January 17, 2023

Advocating for Better Security in Healthcare with Taylor Lehmann

by Hacker Valley Studio

Show Notes

Taylor Lehmann, Director of Office of the CISO at Google Cloud, has made it his mission to make healthcare and life sciences more secure and strategic for everyone. Joining our security podcast this week, Taylor talks about how security and strategy have to start with people— from properly managing them to realistically motivating them. Healthcare is in need of some serious security TLC and Taylor is ready to tackle the difficult questions about how personal medical data can stay safe in a constantly evolving environment.


Timecoded Guide:

[01:47] Motivating your team & understanding your real cyber constraints

[06:19] Creating a shared, measurable goal for every team

[14:26] The haves and have-nots of healthcare security

[22:08] Revolutionizing the security standard of healthcare

[25:16] How to not fail your future self


You’re frequently brought into situations that are hard for security teams. Could you walk us through your process of dealing with interpersonal conflicts at work? 

Rarely is a conflict amongst team members about the technology itself, but is instead about how a team is working together. To combat team conflicts at work, Taylor first focuses on kindness and thankfulness. When a team can create a kind environment, trust flows much easier and the team can focus more on what the real constraints of their situation are (i.e. time and deadlines) vs their perceived constraints and tension points (i.e. assumptions around budget).

“What I end up finding out in more cases than not is it's not about a tool, it's not about a security control you don't understand, it's usually not a technical issue, it's almost always getting teams aligned to working together towards a shared outcome.”


What is the common slowdown or hiccup when it comes to security practitioners working together? 

The biggest and most detrimental slowdown amongst team members in cybersecurity is the lack of a shared goal.

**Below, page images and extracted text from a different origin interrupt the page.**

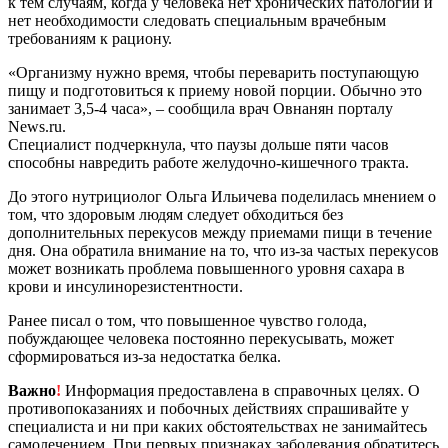
к тем случаям, когда у человека нет хронических патологий и
нет необходимости следовать специальным врачебным
требованиям к рациону.
«Организму нужно время, чтобы переварить поступающую
пищу и подготовиться к приему новой порции. Обычно это
занимает 3,5-4 часа», – сообщила врач Овнанян порталу
News.ru.
Специалист подчеркнула, что паузы дольше пяти часов
способны навредить работе желудочно-кишечного тракта.
До этого нутрициолог Ольга Ильичева поделилась мнением о
том, что здоровым людям следует обходиться без
дополнительных перекусов между приемами пищи в течение
дня. Она обратила внимание на то, что из-за частых перекусов
может возникать проблема повышенного уровня сахара в
крови и инсулинорезистентности.
Ранее писал о том, что повышенное чувство голода,
побуждающее человека постоянно перекусывать, может
сформироваться из-за недостатка белка.
Важно
!
Информация предоставлена в справочных целях. О
противопоказаниях и побочных действиях спрашивайте у
специалиста и ни при каких обстоятельствах не занимайтесь
самолечением. При первых признаках заболевания обратитесь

Without a united effort towards security and a measurable outcome to achieve, team members throughout your organization won’t work effectively or efficiently together. When the goal to be more secure can be understood by everyone within the organization, team members won’t get stuck on the whys or hows of the work they’re doing.

“Is the security department the only one who wants to be secure, or does everybody? The second you create a goal where teams are effectively working together to get that outcome, that's when you know you're there.”

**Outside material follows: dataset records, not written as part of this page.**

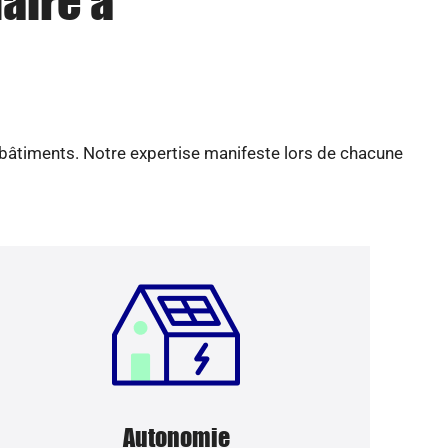
aire à
 bâtiments. Notre expertise manifeste lors de chacune
Autonomie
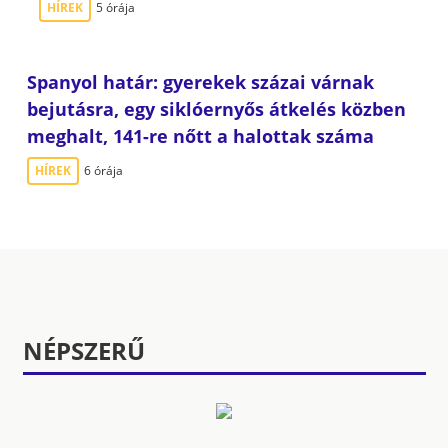
HÍREK
5 órája
Spanyol határ: gyerekek százai várnak
bejutásra, egy siklóernyős átkelés közben
meghalt, 141-re nőtt a halottak száma
HÍREK
6 órája
NÉPSZERŰ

When you look at the maturity of health organizations in being more security-minded, what are some of the things that you're seeing in the industry?

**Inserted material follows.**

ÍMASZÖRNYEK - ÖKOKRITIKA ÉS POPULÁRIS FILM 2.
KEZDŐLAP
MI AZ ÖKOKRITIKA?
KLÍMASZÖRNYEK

Like many industries, security in healthcare is divided into “have”s and “have not”s. Large, sophisticated, extensive, public health organizations have a high level of security maturity, while smaller organizations fall behind in technology and cybersecurity. While organizations like the FDA are working hard to make the medical field a more secure place, modern tech platforms need to be integrated at every level to keep patients and practitioners safe.

“It's tough to tell as a patient if a health system invests in security or not. No one is yet making decisions on where they go to get healthcare based on security. I think if they knew they would suffer something negative due to an under-invested system, that would change things.”


Was there a turning point in your life that made you the leader that you are today?

After an extensive shoulder surgery left Taylor laid up in a hospital bed, he realized that some of the equipment being used on his own body couldn’t be trusted to keep information secure. Having such an eye-opening patient experience after working in security in the medical field, Taylor realized that other patients wouldn’t know how to verify or protect themselves from these issues. Something had to change, and Taylor understood that he had to become a leader and advocate in this space to make a difference in our current reality. 

“This cannot be the standard of care. My life, in effect, depended on medical equipment that couldn't be trusted. I needed to do something about it, not just for myself, but for the next person who's gonna lie in a hospital bed.”